Aurora, like Cinderella and Snow White, is punished by a jealous older female, in this case not for her beauty, but because the fairy was not invited to her Baptism. She is cursed to fall dead on her sixteenth birthday. She is whisked away to the woods to live safe from the wicked fairy’s curse, unaware of her noble origins or destiny. But, as is often the case in these stories, destiny truly does control her fate and despite the good fairies’ efforts to protect her she finds herself drawn not only to the prince she was betrothed to at said Baptism, but the cursed spinning wheel that will seal her fate. Because her fate controls what happens to you, Aurora lives at the will of others, unable to make decisions on her own about where she lives or who she’ll marry. She tries to overcome what is being done to her, but inevitably falls into an enchanted sleep, just like Snow White, which renders her completely passive, in both the literal and screenwriting sense of the word. It is Prince Phillip who comes to her rescue, fighting the wicked fairy and awakening her with a kiss.

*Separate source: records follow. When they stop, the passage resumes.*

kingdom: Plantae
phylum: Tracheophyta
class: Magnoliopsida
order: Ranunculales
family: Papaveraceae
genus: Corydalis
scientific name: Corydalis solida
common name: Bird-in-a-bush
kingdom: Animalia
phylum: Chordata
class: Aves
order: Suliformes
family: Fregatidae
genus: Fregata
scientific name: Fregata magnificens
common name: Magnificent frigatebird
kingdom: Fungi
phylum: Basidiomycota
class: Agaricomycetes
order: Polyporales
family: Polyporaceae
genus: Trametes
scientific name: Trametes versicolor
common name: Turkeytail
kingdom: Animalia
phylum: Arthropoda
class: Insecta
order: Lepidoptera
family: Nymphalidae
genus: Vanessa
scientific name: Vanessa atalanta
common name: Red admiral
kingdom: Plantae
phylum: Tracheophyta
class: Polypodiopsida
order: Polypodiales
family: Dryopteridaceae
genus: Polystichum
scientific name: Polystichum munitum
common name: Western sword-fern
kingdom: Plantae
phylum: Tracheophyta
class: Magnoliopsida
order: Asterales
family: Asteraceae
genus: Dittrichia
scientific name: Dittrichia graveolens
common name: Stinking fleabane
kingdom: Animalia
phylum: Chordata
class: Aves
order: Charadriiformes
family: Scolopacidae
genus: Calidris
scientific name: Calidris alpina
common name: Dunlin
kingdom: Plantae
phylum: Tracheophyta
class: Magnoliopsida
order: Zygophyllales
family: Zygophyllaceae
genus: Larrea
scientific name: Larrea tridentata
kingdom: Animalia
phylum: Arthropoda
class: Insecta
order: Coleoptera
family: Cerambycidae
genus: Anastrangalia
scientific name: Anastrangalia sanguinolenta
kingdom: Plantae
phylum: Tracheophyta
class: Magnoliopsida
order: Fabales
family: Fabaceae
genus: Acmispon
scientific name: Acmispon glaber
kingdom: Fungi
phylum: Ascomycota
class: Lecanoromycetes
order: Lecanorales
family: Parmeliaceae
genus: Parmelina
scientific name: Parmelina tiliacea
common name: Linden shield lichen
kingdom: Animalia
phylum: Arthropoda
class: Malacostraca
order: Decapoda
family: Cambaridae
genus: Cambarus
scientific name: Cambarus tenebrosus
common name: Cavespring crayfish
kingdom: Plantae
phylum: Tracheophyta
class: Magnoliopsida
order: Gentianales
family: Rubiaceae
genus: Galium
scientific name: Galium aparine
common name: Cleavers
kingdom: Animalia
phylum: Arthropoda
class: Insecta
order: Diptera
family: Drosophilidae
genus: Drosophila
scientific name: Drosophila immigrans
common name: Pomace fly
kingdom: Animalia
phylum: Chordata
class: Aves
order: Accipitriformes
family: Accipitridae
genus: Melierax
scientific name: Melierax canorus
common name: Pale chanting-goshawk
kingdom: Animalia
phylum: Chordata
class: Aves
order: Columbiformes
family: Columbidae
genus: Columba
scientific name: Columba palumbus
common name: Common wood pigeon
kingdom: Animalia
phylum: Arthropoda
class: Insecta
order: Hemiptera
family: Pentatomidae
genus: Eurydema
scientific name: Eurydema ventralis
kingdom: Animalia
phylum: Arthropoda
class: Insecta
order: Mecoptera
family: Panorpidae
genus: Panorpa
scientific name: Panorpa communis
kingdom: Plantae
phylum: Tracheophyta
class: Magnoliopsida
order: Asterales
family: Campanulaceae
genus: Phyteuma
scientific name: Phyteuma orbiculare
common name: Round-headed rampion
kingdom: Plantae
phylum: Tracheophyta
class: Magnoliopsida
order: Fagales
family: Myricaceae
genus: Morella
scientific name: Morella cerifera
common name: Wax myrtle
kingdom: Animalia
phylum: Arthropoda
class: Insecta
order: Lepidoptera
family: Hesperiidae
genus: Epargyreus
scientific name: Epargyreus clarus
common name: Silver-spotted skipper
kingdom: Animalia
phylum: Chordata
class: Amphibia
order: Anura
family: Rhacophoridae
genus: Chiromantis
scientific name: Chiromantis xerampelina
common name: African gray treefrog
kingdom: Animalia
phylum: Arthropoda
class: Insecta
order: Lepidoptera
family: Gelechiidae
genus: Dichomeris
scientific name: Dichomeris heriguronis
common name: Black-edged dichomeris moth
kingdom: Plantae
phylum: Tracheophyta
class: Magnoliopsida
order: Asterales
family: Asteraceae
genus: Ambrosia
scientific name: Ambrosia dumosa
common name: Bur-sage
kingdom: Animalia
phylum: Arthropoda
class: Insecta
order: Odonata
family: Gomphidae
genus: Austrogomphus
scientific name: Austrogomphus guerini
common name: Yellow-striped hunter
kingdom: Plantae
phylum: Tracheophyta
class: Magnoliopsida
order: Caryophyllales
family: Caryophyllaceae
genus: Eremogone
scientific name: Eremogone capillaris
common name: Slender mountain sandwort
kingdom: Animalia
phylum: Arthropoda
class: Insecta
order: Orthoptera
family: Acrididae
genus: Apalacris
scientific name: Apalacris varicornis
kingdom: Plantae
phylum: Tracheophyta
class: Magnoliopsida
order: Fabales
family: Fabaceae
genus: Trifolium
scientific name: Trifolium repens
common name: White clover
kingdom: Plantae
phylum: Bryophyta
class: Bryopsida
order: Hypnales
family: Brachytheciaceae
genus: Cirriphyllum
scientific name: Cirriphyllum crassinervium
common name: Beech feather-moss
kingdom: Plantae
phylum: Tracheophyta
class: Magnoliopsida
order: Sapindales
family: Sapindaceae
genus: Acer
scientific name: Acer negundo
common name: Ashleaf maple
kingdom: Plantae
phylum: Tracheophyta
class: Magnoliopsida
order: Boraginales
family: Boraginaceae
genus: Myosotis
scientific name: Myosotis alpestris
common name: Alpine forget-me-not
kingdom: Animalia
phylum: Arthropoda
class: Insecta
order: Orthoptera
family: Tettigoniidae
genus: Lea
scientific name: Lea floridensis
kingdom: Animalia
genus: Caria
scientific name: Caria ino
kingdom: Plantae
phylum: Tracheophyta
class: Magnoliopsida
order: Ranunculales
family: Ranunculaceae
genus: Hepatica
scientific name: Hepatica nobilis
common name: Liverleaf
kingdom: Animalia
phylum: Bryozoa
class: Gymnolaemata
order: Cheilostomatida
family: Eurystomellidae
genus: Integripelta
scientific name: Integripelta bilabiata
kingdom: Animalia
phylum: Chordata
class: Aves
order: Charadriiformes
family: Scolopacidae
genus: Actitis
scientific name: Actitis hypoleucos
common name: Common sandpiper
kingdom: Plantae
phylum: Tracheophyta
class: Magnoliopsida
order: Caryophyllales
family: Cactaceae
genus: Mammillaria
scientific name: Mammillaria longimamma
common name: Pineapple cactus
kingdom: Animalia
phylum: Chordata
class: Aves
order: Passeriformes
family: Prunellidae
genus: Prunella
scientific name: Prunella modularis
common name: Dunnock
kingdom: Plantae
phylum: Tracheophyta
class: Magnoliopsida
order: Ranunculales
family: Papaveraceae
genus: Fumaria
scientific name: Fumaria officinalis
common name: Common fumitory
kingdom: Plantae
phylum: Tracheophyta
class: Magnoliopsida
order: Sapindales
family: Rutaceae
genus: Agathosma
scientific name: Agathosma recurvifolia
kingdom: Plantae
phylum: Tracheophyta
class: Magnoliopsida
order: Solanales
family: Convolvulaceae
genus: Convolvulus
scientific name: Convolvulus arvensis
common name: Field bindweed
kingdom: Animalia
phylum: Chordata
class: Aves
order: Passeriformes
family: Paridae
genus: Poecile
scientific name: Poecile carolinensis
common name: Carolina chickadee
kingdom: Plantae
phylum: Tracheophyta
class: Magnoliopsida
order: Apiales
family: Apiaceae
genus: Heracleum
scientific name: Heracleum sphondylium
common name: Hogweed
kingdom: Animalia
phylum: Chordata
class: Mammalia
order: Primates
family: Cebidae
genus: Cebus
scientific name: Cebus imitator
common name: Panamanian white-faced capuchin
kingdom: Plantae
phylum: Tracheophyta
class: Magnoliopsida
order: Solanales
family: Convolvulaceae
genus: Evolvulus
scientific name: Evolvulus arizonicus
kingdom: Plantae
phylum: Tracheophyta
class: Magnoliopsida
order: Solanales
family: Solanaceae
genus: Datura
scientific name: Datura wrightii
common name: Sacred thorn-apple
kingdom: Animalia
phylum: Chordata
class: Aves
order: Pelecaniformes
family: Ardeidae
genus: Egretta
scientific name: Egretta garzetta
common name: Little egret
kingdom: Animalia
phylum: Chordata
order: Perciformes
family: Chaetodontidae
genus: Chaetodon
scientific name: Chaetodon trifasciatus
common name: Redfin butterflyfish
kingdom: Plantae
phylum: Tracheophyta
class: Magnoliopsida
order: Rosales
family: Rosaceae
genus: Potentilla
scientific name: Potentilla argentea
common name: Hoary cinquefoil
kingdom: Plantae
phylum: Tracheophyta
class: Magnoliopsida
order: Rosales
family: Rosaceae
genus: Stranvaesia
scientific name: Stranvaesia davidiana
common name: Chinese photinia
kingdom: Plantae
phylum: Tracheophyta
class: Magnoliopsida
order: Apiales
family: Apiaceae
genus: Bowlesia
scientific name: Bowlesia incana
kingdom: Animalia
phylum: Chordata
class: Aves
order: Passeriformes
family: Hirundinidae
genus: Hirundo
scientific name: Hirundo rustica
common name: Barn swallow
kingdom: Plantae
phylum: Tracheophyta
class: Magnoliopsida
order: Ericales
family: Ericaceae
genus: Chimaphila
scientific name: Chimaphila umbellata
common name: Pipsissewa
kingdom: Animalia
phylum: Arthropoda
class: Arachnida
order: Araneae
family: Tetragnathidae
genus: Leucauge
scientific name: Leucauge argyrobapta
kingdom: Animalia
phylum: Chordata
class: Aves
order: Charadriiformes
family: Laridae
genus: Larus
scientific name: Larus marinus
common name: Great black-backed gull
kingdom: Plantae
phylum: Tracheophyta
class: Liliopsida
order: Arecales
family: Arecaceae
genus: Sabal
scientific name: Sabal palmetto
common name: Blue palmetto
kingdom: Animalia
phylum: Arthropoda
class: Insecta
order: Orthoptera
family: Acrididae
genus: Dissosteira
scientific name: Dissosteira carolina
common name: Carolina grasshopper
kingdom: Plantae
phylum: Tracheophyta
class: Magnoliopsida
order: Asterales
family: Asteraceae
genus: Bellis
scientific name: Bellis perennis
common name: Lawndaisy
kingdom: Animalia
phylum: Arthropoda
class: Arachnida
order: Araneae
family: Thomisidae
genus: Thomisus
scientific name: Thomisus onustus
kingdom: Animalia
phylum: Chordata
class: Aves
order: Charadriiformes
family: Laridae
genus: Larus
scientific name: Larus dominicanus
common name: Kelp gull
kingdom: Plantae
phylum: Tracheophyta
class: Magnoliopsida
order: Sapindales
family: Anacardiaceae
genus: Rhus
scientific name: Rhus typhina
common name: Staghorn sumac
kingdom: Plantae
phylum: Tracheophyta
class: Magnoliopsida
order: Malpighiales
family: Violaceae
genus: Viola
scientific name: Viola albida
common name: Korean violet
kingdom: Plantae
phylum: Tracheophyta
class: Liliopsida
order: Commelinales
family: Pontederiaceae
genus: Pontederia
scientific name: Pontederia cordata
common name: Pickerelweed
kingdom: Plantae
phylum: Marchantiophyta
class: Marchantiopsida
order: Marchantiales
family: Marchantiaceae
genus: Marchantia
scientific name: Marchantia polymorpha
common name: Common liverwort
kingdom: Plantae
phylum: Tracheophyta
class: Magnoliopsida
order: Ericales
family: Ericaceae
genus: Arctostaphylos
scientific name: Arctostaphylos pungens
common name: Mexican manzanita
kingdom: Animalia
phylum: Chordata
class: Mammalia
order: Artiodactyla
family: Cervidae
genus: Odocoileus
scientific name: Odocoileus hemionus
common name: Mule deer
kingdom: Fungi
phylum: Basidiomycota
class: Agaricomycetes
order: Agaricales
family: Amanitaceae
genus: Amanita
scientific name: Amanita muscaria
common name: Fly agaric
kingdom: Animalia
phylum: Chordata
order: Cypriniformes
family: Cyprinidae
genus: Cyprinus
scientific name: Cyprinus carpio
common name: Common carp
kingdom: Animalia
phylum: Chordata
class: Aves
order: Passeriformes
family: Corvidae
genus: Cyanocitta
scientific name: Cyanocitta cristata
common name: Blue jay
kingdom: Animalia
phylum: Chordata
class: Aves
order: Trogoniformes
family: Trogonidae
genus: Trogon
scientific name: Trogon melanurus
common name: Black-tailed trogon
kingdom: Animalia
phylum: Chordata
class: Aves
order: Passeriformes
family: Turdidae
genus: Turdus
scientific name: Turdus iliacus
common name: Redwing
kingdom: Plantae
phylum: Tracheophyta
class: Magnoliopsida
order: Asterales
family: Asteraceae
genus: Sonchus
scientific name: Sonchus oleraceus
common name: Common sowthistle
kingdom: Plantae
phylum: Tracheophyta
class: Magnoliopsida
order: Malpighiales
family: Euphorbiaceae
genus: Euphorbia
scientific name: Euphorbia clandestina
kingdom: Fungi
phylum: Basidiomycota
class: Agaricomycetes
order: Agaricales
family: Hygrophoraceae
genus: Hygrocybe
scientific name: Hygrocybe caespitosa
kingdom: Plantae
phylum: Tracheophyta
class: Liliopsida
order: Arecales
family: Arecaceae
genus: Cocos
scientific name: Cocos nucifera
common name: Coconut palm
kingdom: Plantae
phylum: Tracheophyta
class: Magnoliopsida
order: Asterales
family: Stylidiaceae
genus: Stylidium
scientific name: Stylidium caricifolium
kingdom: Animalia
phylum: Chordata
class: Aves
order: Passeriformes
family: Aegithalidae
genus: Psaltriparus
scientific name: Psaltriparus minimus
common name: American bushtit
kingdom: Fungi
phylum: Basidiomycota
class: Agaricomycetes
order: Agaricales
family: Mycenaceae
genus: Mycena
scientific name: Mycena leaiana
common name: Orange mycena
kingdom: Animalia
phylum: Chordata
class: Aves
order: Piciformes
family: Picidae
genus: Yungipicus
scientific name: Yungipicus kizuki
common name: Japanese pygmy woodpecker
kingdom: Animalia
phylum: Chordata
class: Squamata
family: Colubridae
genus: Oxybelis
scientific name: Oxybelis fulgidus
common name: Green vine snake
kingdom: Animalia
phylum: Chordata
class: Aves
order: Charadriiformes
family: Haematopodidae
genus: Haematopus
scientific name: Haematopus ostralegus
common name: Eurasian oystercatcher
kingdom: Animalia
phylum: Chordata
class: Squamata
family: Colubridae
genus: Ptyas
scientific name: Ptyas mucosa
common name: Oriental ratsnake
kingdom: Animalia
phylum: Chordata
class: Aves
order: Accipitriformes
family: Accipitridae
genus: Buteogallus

In writing your own stories, be they fairytales or not, keep in mind these passive princesses as examples of how not to write a hero. Other characters can behave like the princesses, but your hero, the primary focus of the story and the one who is leading the action and moving the story forward, needs to behave more like the princes, or the evil stepmother/queen/fairy-the characters with strong desires and concrete visible goals who work towards making them happen.